I went to the doctor again today.
The x-rays of my spine turned out okay. They say that the back pain has a lot to do with posture, and that I have to do Williams Exercises with a physical therapist to improve it, and it will help the pain and my posture. But this isn't exactly great news. At least my back isn't completely fucked up like my mom or grandma's, but he said that I DO have some form of arthritis, and that some Lupus cells are trying to push themselves into my system. They are right on the outskirts, really really trying to get in there and infect me with it.
The course of action is a very low dose of a chemotherapy called Methotrexate, which I've taken before. The only real problems I had with it was tiredness and the sun. Since it's such a low dose, my hair won't fall out.. But if I don't respond to it very well (like last time.) then they're going to have to increase the dose, and that may make it fall out.

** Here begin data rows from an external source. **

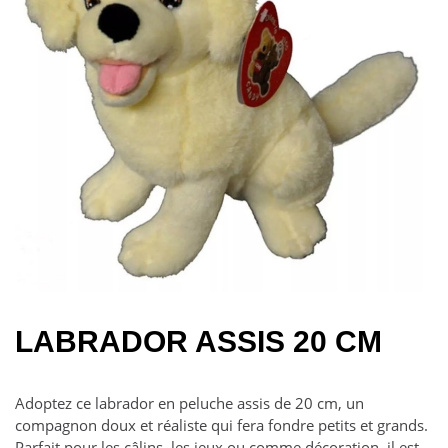
LABRADOR ASSIS 20 CM
Adoptez ce labrador en peluche assis de 20 cm, un
compagnon doux et réaliste qui fera fondre petits et grands.
Parfait pour les câlins, les jeux ou comme décoration, il est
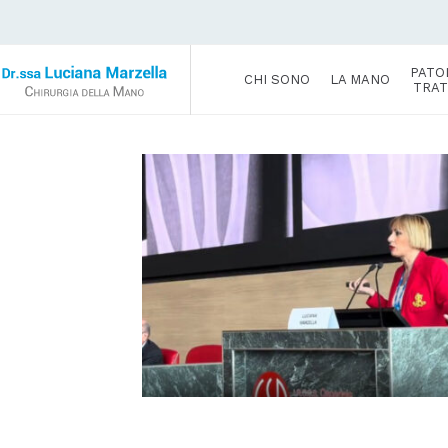
PATO
CHI SONO
LA MANO
TRAT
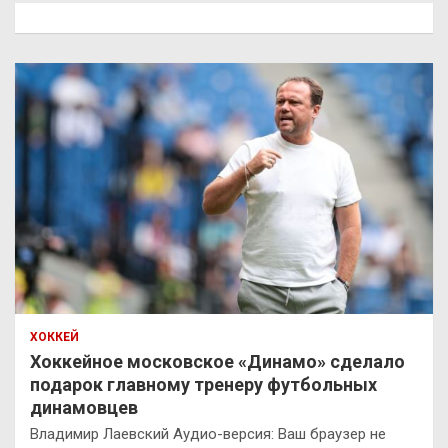
к
ХОККЕЙ
Хоккейное московское «Динамо» сделало
подарок главному тренеру футбольных
динамовцев
Владимир Лаевский Аудио-версия: Ваш браузер не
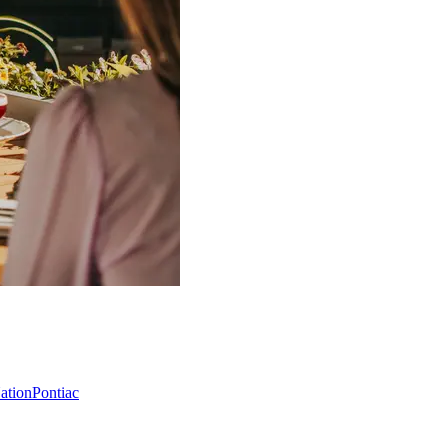
Nation
Pontiac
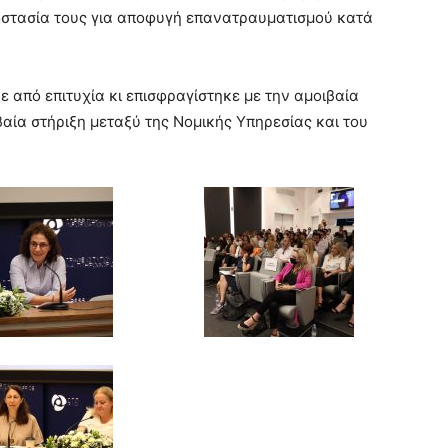
προστασία τους για αποφυγή επανατραυματισμού κατά
 από επιτυχία κι επισφραγίστηκε με την αμοιβαία
αία στήριξη μεταξύ της Νομικής Υπηρεσίας και του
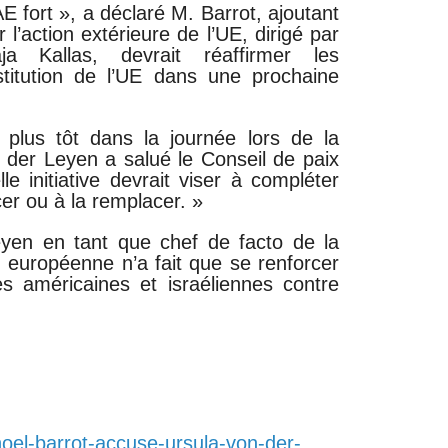
fort », a déclaré M. Barrot, ajoutant
l’action extérieure de l’UE, dirigé par
ja Kallas, devrait réaffirmer les
itution de l’UE dans une prochaine
plus tôt dans la journée lors de la
er Leyen a salué le Conseil de paix
e initiative devrait viser à compléter
er ou à la remplacer. »
en en tant que chef de facto de la
n européenne n’a fait que se renforcer
s américaines et israéliennes contre
-noel-barrot-accuse-ursula-von-der-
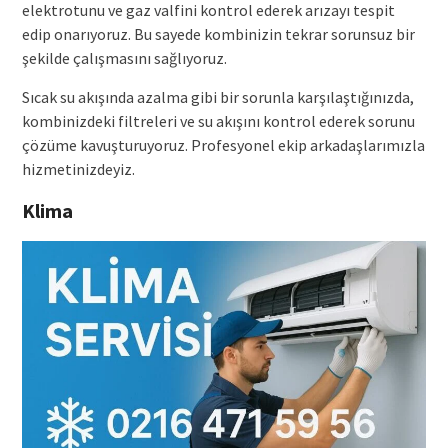
elektrotunu ve gaz valfini kontrol ederek arızayı tespit
edip onarıyoruz. Bu sayede kombinizin tekrar sorunsuz bir
şekilde çalışmasını sağlıyoruz.
Sıcak su akışında azalma gibi bir sorunla karşılaştığınızda,
kombinizdeki filtreleri ve su akışını kontrol ederek sorunu
çözüme kavuşturuyoruz. Profesyonel ekip arkadaşlarımızla
hizmetinizdeyiz.
Klima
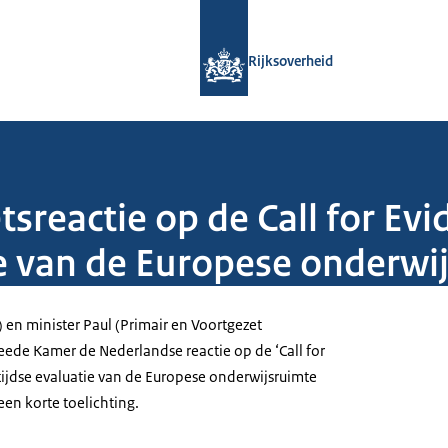
Naar de homepage van Rijksoverheid
Rijksoverheid
tsreactie op de Call for Ev
ie van de Europese onderw
 en minister Paul (Primair en Voortgezet
eede Kamer de Nederlandse reactie op de ‘Call for
tijdse evaluatie van de Europese onderwijsruimte
en korte toelichting.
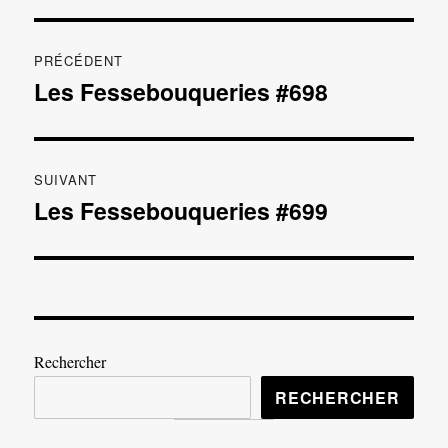
Navigation
PRÉCÉDENT
de
Les Fessebouqueries #698
Publication
précédente :
l’article
SUIVANT
Les Fessebouqueries #699
Publication
suivante :
Rechercher
RECHERCHER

I told him that I'd been looking for a job, but now I wasn't sure if I should and asked what he thought. He said he wasn't sure either. Meaning, no. I shouldn't find a job. I cried and told him that it's really hard for me not to work. I've been working since I was 16, and that this is one of the hardest parts about my illness. I love working and being self-sufficient and making money and independent and helping people. It makes me happy. He said he understood, he was the same way. I told him I wanted to go to school to be a medical transcriptionist - but I don't have the money for it. He found a social worker in the hospital to help me out with things.
He told the social worker that I was ready to be on disability. Two years ago when I applied, he yelled at me for applying.. He said, "I will never say you're disabled, so don't ask me to.". I didn't even mention it today. HE told HER that it was time for me to get on it. I need to go print off the paperwork and fill it all out. The social worker is also going to help me find a way to pay for school. When I get on disability, it shouldn't be too much of a problem, since I'll have some income.
The thing I'm really worried about is backlash from people for being on disability. I've had people yell at me for applying and tell me that they shouldn't have to pay for my problems. My response was always, "Would you rather me die?"
I want you all to understand that I need this. I'm not one of those people who get on disability because they're lazy and addicted to painkillers. I can't work right now. I need this. Please don't feel like I'm just taking from your taxes because I'm lazy - you couldn't be farther from the truth if you think that.